In a famous 1971 interview with Michael Parkinson, the late, great Muhammad Ali flagged certain issues he had with Edgar Rice Burroughs’s most famous creation.
"I always wondered why Tarzan is the King of the Jungle in Africa . . . I saw this white man swinging around Africa with a diaper on, hollering . . . And all of the Africans, he's beating them up and breaking the lion's jaw, and here's Tarzan, talking to the animals. And the Africans have been there for centuries and they can't talk to the animals."
It’s a central problem that David Yates’s new film can’t overcome, but, by golly, if it doesn’t tie itself into knots trying. And so, having been kidnapped by a dastardly Christophe Waltz, Jane (Margot Robbie) is offended by his suggestion that she should scream. “Like a damsel?” she huffs, before spending the rest of the film in a white dress and requiring rescuing. Like a damsel.
Elsewhere, the original swinger is reborn – now with inguinal crease! – for an adventure all the kids weren't waiting for: Tarzan Versus Belgian Colony Policy in the Late 19th Century! The film's commendably well-meaning attempts to right-on-ify its source entails a plundering of history: a scramble for the scramble for Africa, if you will.
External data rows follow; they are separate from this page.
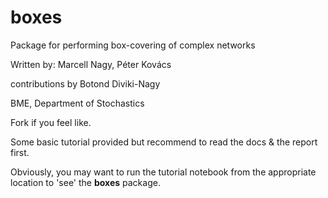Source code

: # boxes
Package for performing box-covering of complex networks

Written by: Marcell Nagy, Péter Kovács 

contributions by Botond Diviki-Nagy

BME, Department of Stochastics

Fork if you feel like.

Some basic tutorial provided but recommend to read the docs & the report first.

Obviously, you may want to run the tutorial notebook from the appropriate location to 'see' the __boxes__ package.
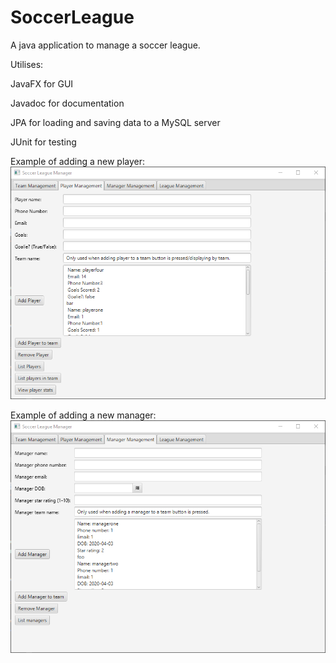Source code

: # SoccerLeague
A java application to manage a soccer league.

Utilises:

JavaFX for GUI

Javadoc for documentation

JPA for loading and saving data to a MySQL server

JUnit for testing

Example of adding a new player:
<img src="https://raw.githubusercontent.com/SpellingEnthusiast/SoccerLeague/master/AddNewPlayer.png"></img>

Example of adding a new manager:
<img src="https://raw.githubusercontent.com/SpellingEnthusiast/SoccerLeague/master/AddNewManager.png"></img>
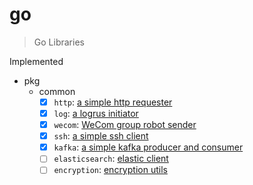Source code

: # go

> Go Libraries

Implemented

- pkg
  - common
    - [x] `http`: [a simple http requester](./pkg/common/http/)
    - [x] `log`: [a logrus initiator](./pkg/common/log/)
    - [x] `wecom`: [WeCom group robot sender](./pkg/common/wecom/)
    - [x] `ssh`: [a simple ssh client](./pkg/common/ssh/)
    - [x] `kafka`: [a simple kafka producer and consumer](./pkg/common/kafka/)
    - [ ] `elasticsearch`: [elastic client](.)
    - [ ] `encryption`: [encryption utils](.)
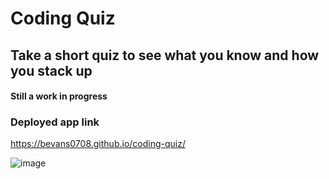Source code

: # Coding Quiz

## Take a short quiz to see what you know and how you stack up

#### Still a work in progress

### Deployed app link
https://bevans0708.github.io/coding-quiz/



![image]()

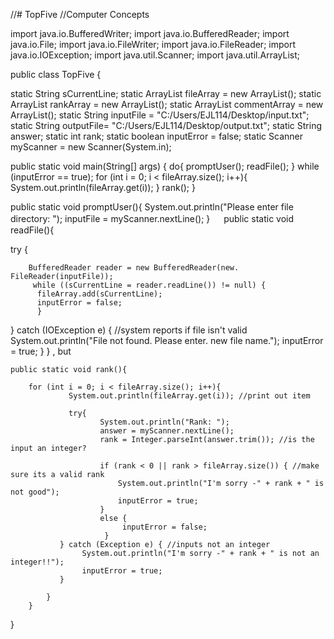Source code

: //# TopFive
//Computer Concepts


import java.io.BufferedWriter;
import java.io.BufferedReader;
import java.io.File;
import java.io.FileWriter;
import java.io.FileReader;
import java.io.IOException;
import java.util.Scanner;
import java.util.ArrayList;

public class TopFive {

static String sCurrentLine;
static ArrayList<String> fileArray = new ArrayList<String>();
static ArrayList<String> rankArray = new ArrayList<String>();
static ArrayList<String> commentArray = new ArrayList<String>();
static String inputFile = "C:/Users/EJL114/Desktop/input.txt";
static String outputFile= "C:/Users/EJL114/Desktop/output.txt";
static String answer;
static int rank;
static boolean inputError = false;
static Scanner myScanner = new Scanner(System.in);
	
public static void main(String[] args) {
do{
	promptUser();
             readFile();
        }            while (inputError == true);
                      for (int i = 0; i < fileArray.size(); i++){
                      System.out.println(fileArray.get(i));
               }
	                rank();
       }

public static void promptUser(){
   System.out.println("Please enter file directory: ");
	inputFile = myScanner.nextLine();
	 }
　
public static void readFile(){

try {
	
        BufferedReader reader = new BufferedReader(new.             FileReader(inputFile));
         while ((sCurrentLine = reader.readLine()) != null) {
          fileArray.add(sCurrentLine);
          inputError = false;
          }
} catch (IOException e) { //system reports if file isn't valid
         System.out.println("File not found. Please enter.  new file name.");
          inputError = true;
          }
}
, but 

	public static void rank(){
		
		for (int i = 0; i < fileArray.size(); i++){
		         System.out.println(fileArray.get(i)); //print out item
		
		         try{
		                System.out.println("Rank: ");
		                answer = myScanner.nextLine();
		                rank = Integer.parseInt(answer.trim()); //is the input an integer?
		                
		                if (rank < 0 || rank > fileArray.size()) { //make sure its a valid rank
		                	System.out.println("I'm sorry -" + rank + " is not good");
		                	inputError = true;
		                }
		                else {
		   					 inputError = false;
		   				 }
	           } catch (Exception e) { //inputs not an integer
	        	   	System.out.println("I'm sorry -" + rank + " is not an integer!!");
	   				inputError = true;
	           }
		
			}
		}


}


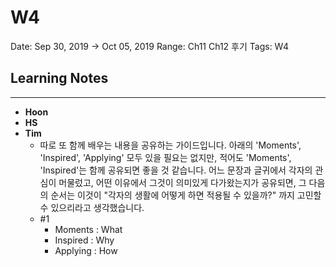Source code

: # W4

Date: Sep 30, 2019 → Oct 05, 2019
Range: Ch11 Ch12 후기
Tags: W4

## Learning Notes

---

- **Hoon**
- **HS**
- **Tim**
    - 따로 또 함께 배우는 내용을 공유하는 가이드입니다. 아래의 'Moments', 'Inspired', 'Applying' 모두 있을 필요는 없지만, 적어도  'Moments', 'Inspired'는 함께 공유되면 좋을 것 같습니다. 
    어느 문장과 글귀에서 각자의 관심이 머물렀고, 어떤 이유에서 그것이 의미있게 다가왔는지가 공유되면, 그 다음의 순서는 이것이 "각자의 생활에 어떻게 하면 적용될 수 있을까?" 까지 고민할 수 있으리라고 생각했습니다.
    - #1
        - Moments : What
        - Inspired : Why
        - Applying : How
Tarzan (played by Alexander Skarsgård in a performance that makes you think: lucky he’s got that v-line) is now living as Lord Greystroke back in Blighty and taking an unholy age to return, at the prime minister’s behest, to the continent where he was raised by gorillas. He dithers long enough to allow for plenty of guff about colonial finances and to introduce real-life African-American envoy George Washington Williams, here reinvented as a Samuel L Jackson character and played by Samuel L Jackson.
Many clunky metaphors follow: Waltz uses rosary beads as a lethal weapon (get it ?) before animals and natives rise up, led by white Tarzan (and for balance, Sam Jackson) against King Leopold II, in a CG charge that makes one think, alternately, of the clunky, heavily lined dimensions of Pete's Dragon and the gorilla-suited monkey of Trading Places.
The action sequences are well-paced and far more violent that the 12A rating suggests. But it's still a good deal poorer than Hugh Hudson's much- maligned 1984 reinvention, Greystoke: The Legend of Tarzan, Lord of the Apes.
Tarzan isn’t happening, Hollywood people: live and learn.